Each line in the records below, from the one that contains "99 flights per week" to the one that contains "to Philadelphia", should be reproduced exactly, the first and last included.

=== Excerpted records ===

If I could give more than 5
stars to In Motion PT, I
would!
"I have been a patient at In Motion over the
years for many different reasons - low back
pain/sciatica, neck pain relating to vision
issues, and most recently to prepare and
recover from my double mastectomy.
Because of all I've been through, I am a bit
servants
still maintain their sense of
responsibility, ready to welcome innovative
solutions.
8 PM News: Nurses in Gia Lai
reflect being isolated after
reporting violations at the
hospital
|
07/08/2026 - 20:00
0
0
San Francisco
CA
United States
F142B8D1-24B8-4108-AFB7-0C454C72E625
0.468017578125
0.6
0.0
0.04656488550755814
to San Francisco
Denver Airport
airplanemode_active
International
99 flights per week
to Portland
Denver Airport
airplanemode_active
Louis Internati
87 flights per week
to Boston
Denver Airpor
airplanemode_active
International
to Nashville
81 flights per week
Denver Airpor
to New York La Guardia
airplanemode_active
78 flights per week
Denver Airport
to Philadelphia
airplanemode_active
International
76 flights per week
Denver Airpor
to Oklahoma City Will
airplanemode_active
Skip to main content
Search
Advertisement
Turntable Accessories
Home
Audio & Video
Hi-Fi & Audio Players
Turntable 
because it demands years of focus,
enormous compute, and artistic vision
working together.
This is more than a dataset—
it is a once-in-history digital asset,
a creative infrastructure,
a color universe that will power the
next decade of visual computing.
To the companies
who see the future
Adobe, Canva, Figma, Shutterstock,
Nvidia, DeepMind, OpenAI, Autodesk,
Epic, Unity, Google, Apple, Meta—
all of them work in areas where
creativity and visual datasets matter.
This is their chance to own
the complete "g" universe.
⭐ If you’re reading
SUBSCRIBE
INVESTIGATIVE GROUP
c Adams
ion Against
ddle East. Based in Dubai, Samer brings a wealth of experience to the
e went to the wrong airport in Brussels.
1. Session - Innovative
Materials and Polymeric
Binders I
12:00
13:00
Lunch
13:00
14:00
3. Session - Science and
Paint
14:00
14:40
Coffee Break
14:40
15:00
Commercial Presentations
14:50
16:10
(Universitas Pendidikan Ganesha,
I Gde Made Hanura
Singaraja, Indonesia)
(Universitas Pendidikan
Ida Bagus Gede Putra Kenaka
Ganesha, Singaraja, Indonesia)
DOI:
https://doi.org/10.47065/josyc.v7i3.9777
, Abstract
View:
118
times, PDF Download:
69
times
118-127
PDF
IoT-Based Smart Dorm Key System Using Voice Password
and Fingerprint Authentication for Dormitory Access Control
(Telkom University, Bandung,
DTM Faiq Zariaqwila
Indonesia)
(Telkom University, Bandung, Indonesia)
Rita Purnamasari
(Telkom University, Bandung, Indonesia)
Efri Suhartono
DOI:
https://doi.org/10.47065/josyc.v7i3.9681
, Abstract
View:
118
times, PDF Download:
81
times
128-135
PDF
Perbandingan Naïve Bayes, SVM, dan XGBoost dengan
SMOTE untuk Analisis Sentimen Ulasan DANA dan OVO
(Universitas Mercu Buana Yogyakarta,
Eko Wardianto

===

Worked solution
99 flights per week
to Portland
Denver Airport
airplanemode_active
Louis Internati
87 flights per week
to Boston
Denver Airpor
airplanemode_active
International
to Nashville
81 flights per week
Denver Airpor
to New York La Guardia
airplanemode_active
78 flights per week
Denver Airport
to Philadelphia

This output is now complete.